The headline "disciplined P&L" applies two rules together — a size cap at your median notional and a fixed stop — so overlapping leak estimates are never summed into one inflated number.
Forward validation — we test our own claims
Every flagged finding is stored with the window it was computed on. Once at least five newer trades exist, the same detector re-runs on only those trades and records whether the pattern was detected again or not detected forward — with both window sizes shown. We say "not detected forward," not "fixed": a five-trade window is evidence, not proof, and we won't claim causation our data can't support.
The discipline score & benchmarks
- The score starts at 85 and subtracts fixed penalties per detected leak by severity, floored at 5. It is a habit summary, not a performance prediction.
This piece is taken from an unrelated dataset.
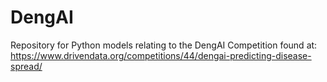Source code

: # DengAI

Repository for Python models relating to the DengAI Competition found at: https://www.drivendata.org/competitions/44/dengai-predicting-disease-spread/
- Percentiles only from real data. Comparative claims ("top X%") appear only once enough traders are in the cohort (50+), and the label names that cohort. Until then we show your score alone. Published research on retail trading behavior (e.g. Barber & Odean, 2000) motivates which leaks we detect; it cannot place you on a percentile, so we don't pretend it can.
- Quarterly summaries bucket round-trips by exit date; the quarterly counterfactual uses your full-history median size, so quarter figures stay consistent with the all-time headline.
Limitations, stated plainly
- Partial history skews results — the coach sees what you give it (or what your connected broker reports).
- Fill timestamps are date-granular: same-day sequencing inside a day is not observable.
- Small samples are noisy; detectors require minimum trade counts before claiming anything.
- The sample audit on the landing page is synthetic — a believable demo trader, clearly labeled.